### OBJECTIVE
Can you render every line of the records below as a row in a Markdown table, with a Row column for the row number and a Line column for the line, leaving out blank lines?

[Stored data]
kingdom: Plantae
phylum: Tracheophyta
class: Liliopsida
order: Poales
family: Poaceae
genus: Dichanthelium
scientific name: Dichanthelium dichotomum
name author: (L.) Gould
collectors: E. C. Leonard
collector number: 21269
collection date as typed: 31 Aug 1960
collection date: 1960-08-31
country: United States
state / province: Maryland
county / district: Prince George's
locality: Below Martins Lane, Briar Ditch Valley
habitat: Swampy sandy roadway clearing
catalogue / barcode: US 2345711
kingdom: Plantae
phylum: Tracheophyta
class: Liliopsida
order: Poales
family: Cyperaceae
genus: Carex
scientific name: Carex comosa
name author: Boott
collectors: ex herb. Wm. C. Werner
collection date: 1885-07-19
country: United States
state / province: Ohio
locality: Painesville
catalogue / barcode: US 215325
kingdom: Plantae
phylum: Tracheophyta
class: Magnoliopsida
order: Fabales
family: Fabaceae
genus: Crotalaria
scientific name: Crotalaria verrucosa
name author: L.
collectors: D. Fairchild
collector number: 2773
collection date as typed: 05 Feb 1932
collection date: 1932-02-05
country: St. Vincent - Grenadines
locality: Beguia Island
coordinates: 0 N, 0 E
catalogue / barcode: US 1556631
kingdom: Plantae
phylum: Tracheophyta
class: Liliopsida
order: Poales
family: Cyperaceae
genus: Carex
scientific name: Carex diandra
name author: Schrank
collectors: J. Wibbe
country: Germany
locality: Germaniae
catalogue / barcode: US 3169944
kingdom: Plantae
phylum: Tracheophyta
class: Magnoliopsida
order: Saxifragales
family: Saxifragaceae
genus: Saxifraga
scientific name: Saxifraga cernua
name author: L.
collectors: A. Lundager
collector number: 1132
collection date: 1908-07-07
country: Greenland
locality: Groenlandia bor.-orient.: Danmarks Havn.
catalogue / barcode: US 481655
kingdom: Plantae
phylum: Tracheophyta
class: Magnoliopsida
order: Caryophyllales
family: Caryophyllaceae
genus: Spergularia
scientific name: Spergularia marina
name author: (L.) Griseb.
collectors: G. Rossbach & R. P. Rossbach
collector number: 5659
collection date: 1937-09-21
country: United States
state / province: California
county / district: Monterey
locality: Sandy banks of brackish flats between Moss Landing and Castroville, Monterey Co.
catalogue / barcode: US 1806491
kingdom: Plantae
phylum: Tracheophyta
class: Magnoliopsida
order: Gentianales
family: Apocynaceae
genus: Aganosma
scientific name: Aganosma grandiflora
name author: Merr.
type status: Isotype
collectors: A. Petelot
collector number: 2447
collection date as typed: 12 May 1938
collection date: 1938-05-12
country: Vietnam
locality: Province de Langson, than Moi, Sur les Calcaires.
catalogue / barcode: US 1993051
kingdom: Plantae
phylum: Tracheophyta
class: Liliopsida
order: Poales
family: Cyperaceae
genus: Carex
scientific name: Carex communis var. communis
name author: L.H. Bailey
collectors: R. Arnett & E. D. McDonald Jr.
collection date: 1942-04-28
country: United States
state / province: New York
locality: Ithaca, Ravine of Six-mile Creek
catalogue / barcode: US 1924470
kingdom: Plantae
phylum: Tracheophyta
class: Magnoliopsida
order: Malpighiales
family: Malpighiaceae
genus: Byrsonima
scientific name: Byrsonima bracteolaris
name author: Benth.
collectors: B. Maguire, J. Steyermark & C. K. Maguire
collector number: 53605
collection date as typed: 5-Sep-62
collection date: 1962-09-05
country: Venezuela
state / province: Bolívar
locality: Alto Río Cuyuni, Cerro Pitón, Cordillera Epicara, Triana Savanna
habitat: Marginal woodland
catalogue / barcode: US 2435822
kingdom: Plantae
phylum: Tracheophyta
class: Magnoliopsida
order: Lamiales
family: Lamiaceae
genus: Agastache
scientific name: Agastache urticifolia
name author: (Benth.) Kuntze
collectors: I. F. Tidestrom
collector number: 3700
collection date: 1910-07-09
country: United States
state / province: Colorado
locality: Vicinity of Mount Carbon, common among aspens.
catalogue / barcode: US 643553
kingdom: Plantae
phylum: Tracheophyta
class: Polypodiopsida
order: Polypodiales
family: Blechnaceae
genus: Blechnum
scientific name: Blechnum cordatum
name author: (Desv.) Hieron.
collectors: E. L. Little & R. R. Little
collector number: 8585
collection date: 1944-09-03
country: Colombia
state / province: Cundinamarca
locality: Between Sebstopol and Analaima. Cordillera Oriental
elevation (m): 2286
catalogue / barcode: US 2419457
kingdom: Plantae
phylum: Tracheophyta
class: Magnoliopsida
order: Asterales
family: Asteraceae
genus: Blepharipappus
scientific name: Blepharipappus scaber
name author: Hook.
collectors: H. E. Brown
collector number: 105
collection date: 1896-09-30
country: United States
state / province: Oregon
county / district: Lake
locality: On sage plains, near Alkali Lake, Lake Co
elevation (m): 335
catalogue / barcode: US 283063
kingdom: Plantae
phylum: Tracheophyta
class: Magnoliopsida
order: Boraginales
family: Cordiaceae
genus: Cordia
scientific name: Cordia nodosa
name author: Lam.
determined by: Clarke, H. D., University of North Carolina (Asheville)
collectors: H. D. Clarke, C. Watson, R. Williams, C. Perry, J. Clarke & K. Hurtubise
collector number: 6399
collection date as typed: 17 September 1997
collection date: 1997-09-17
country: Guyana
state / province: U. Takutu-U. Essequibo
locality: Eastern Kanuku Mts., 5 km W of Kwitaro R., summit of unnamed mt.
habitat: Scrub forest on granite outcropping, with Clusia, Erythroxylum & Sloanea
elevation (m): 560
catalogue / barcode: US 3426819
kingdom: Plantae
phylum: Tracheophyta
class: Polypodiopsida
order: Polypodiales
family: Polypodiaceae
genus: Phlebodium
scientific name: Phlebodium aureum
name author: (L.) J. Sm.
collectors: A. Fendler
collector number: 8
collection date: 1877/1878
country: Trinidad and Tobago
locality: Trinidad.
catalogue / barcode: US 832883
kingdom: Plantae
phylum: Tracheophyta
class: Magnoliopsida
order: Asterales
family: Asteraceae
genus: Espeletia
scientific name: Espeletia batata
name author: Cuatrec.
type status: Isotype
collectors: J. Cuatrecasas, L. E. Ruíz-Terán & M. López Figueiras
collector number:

### ANSWER
| Row | Line |
|---|---|
| 1 | kingdom: Plantae |
| 2 | phylum: Tracheophyta |
| 3 | class: Liliopsida |
| 4 | order: Poales |
| 5 | family: Poaceae |
| 6 | genus: Dichanthelium |
| 7 | scientific name: Dichanthelium dichotomum |
| 8 | name author: (L.) Gould |
| 9 | collectors: E. C. Leonard |
| 10 | collector number: 21269 |
| 11 | collection date as typed: 31 Aug 1960 |
| 12 | collection date: 1960-08-31 |
| 13 | country: United States |
| 14 | state / province: Maryland |
| 15 | county / district: Prince George's |
| 16 | locality: Below Martins Lane, Briar Ditch Valley |
| 17 | habitat: Swampy sandy roadway clearing |
| 18 | catalogue / barcode: US 2345711 |
| 19 | kingdom: Plantae |
| 20 | phylum: Tracheophyta |
| 21 | class: Liliopsida |
| 22 | order: Poales |
| 23 | family: Cyperaceae |
| 24 | genus: Carex |
| 25 | scientific name: Carex comosa |
| 26 | name author: Boott |
| 27 | collectors: ex herb. Wm. C. Werner |
| 28 | collection date: 1885-07-19 |
| 29 | country: United States |
| 30 | state / province: Ohio |
| 31 | locality: Painesville |
| 32 | catalogue / barcode: US 215325 |
| 33 | kingdom: Plantae |
| 34 | phylum: Tracheophyta |
| 35 | class: Magnoliopsida |
| 36 | order: Fabales |
| 37 | family: Fabaceae |
| 38 | genus: Crotalaria |
| 39 | scientific name: Crotalaria verrucosa |
| 40 | name author: L. |
| 41 | collectors: D. Fairchild |
| 42 | collector number: 2773 |
| 43 | collection date as typed: 05 Feb 1932 |
| 44 | collection date: 1932-02-05 |
| 45 | country: St. Vincent - Grenadines |
| 46 | locality: Beguia Island |
| 47 | coordinates: 0 N, 0 E |
| 48 | catalogue / barcode: US 1556631 |
| 49 | kingdom: Plantae |
| 50 | phylum: Tracheophyta |
| 51 | class: Liliopsida |
| 52 | order: Poales |
| 53 | family: Cyperaceae |
| 54 | genus: Carex |
| 55 | scientific name: Carex diandra |
| 56 | name author: Schrank |
| 57 | collectors: J. Wibbe |
| 58 | country: Germany |
| 59 | locality: Germaniae |
| 60 | catalogue / barcode: US 3169944 |
| 61 | kingdom: Plantae |
| 62 | phylum: Tracheophyta |
| 63 | class: Magnoliopsida |
| 64 | order: Saxifragales |
| 65 | family: Saxifragaceae |
| 66 | genus: Saxifraga |
| 67 | scientific name: Saxifraga cernua |
| 68 | name author: L. |
| 69 | collectors: A. Lundager |
| 70 | collector number: 1132 |
| 71 | collection date: 1908-07-07 |
| 72 | country: Greenland |
| 73 | locality: Groenlandia bor.-orient.: Danmarks Havn. |
| 74 | catalogue / barcode: US 481655 |
| 75 | kingdom: Plantae |
| 76 | phylum: Tracheophyta |
| 77 | class: Magnoliopsida |
| 78 | order: Caryophyllales |
| 79 | family: Caryophyllaceae |
| 80 | genus: Spergularia |
| 81 | scientific name: Spergularia marina |
| 82 | name author: (L.) Griseb. |
| 83 | collectors: G. Rossbach & R. P. Rossbach |
| 84 | collector number: 5659 |
| 85 | collection date: 1937-09-21 |
| 86 | country: United States |
| 87 | state / province: California |
| 88 | county / district: Monterey |
| 89 | locality: Sandy banks of brackish flats between Moss Landing and Castroville, Monterey Co. |
| 90 | catalogue / barcode: US 1806491 |
| 91 | kingdom: Plantae |
| 92 | phylum: Tracheophyta |
| 93 | class: Magnoliopsida |
| 94 | order: Gentianales |
| 95 | family: Apocynaceae |
| 96 | genus: Aganosma |
| 97 | scientific name: Aganosma grandiflora |
| 98 | name author: Merr. |
| 99 | type status: Isotype |
| 100 | collectors: A. Petelot |
| 101 | collector number: 2447 |
| 102 | collection date as typed: 12 May 1938 |
| 103 | collection date: 1938-05-12 |
| 104 | country: Vietnam |
| 105 | locality: Province de Langson, than Moi, Sur les Calcaires. |
| 106 | catalogue / barcode: US 1993051 |
| 107 | kingdom: Plantae |
| 108 | phylum: Tracheophyta |
| 109 | class: Liliopsida |
| 110 | order: Poales |
| 111 | family: Cyperaceae |
| 112 | genus: Carex |
| 113 | scientific name: Carex communis var. communis |
| 114 | name author: L.H. Bailey |
| 115 | collectors: R. Arnett & E. D. McDonald Jr. |
| 116 | collection date: 1942-04-28 |
| 117 | country: United States |
| 118 | state / province: New York |
| 119 | locality: Ithaca, Ravine of Six-mile Creek |
| 120 | catalogue / barcode: US 1924470 |
| 121 | kingdom: Plantae |
| 122 | phylum: Tracheophyta |
| 123 | class: Magnoliopsida |
| 124 | order: Malpighiales |
| 125 | family: Malpighiaceae |
| 126 | genus: Byrsonima |
| 127 | scientific name: Byrsonima bracteolaris |
| 128 | name author: Benth. |
| 129 | collectors: B. Maguire, J. Steyermark & C. K. Maguire |
| 130 | collector number: 53605 |
| 131 | collection date as typed: 5-Sep-62 |
| 132 | collection date: 1962-09-05 |
| 133 | country: Venezuela |
| 134 | state / province: Bolívar |
| 135 | locality: Alto Río Cuyuni, Cerro Pitón, Cordillera Epicara, Triana Savanna |
| 136 | habitat: Marginal woodland |
| 137 | catalogue / barcode: US 2435822 |
| 138 | kingdom: Plantae |
| 139 | phylum: Tracheophyta |
| 140 | class: Magnoliopsida |
| 141 | order: Lamiales |
| 142 | family: Lamiaceae |
| 143 | genus: Agastache |
| 144 | scientific name: Agastache urticifolia |
| 145 | name author: (Benth.) Kuntze |
| 146 | collectors: I. F. Tidestrom |
| 147 | collector number: 3700 |
| 148 | collection date: 1910-07-09 |
| 149 | country: United States |
| 150 | state / province: Colorado |
| 151 | locality: Vicinity of Mount Carbon, common among aspens. |
| 152 | catalogue / barcode: US 643553 |
| 153 | kingdom: Plantae |
| 154 | phylum: Tracheophyta |
| 155 | class: Polypodiopsida |
| 156 | order: Polypodiales |
| 157 | family: Blechnaceae |
| 158 | genus: Blechnum |
| 159 | scientific name: Blechnum cordatum |
| 160 | name author: (Desv.) Hieron. |
| 161 | collectors: E. L. Little & R. R. Little |
| 162 | collector number: 8585 |
| 163 | collection date: 1944-09-03 |
| 164 | country: Colombia |
| 165 | state / province: Cundinamarca |
| 166 | locality: Between Sebstopol and Analaima. Cordillera Oriental |
| 167 | elevation (m): 2286 |
| 168 | catalogue / barcode: US 2419457 |
| 169 | kingdom: Plantae |
| 170 | phylum: Tracheophyta |
| 171 | class: Magnoliopsida |
| 172 | order: Asterales |
| 173 | family: Asteraceae |
| 174 | genus: Blepharipappus |
| 175 | scientific name: Blepharipappus scaber |
| 176 | name author: Hook. |
| 177 | collectors: H. E. Brown |
| 178 | collector number: 105 |
| 179 | collection date: 1896-09-30 |
| 180 | country: United States |
| 181 | state / province: Oregon |
| 182 | county / district: Lake |
| 183 | locality: On sage plains, near Alkali Lake, Lake Co |
| 184 | elevation (m): 335 |
| 185 | catalogue / barcode: US 283063 |
| 186 | kingdom: Plantae |
| 187 | phylum: Tracheophyta |
| 188 | class: Magnoliopsida |
| 189 | order: Boraginales |
| 190 | family: Cordiaceae |
| 191 | genus: Cordia |
| 192 | scientific name: Cordia nodosa |
| 193 | name author: Lam. |
| 194 | determined by: Clarke, H. D., University of North Carolina (Asheville) |
| 195 | collectors: H. D. Clarke, C. Watson, R. Williams, C. Perry, J. Clarke & K. Hurtubise |
| 196 | collector number: 6399 |
| 197 | collection date as typed: 17 September 1997 |
| 198 | collection date: 1997-09-17 |
| 199 | country: Guyana |
| 200 | state / province: U. Takutu-U. Essequibo |
| 201 | locality: Eastern Kanuku Mts., 5 km W of Kwitaro R., summit of unnamed mt. |
| 202 | habitat: Scrub forest on granite outcropping, with Clusia, Erythroxylum & Sloanea |
| 203 | elevation (m): 560 |
| 204 | catalogue / barcode: US 3426819 |
| 205 | kingdom: Plantae |
| 206 | phylum: Tracheophyta |
| 207 | class: Polypodiopsida |
| 208 | order: Polypodiales |
| 209 | family: Polypodiaceae |
| 210 | genus: Phlebodium |
| 211 | scientific name: Phlebodium aureum |
| 212 | name author: (L.) J. Sm. |
| 213 | collectors: A. Fendler |
| 214 | collector number: 8 |
| 215 | collection date: 1877/1878 |
| 216 | country: Trinidad and Tobago |
| 217 | locality: Trinidad. |
| 218 | catalogue / barcode: US 832883 |
| 219 | kingdom: Plantae |
| 220 | phylum: Tracheophyta |
| 221 | class: Magnoliopsida |
| 222 | order: Asterales |
| 223 | family: Asteraceae |
| 224 | genus: Espeletia |
| 225 | scientific name: Espeletia batata |
| 226 | name author: Cuatrec. |
| 227 | type status: Isotype |
| 228 | collectors: J. Cuatrecasas, L. E. Ruíz-Terán & M. López Figueiras |
| 229 | collector number: |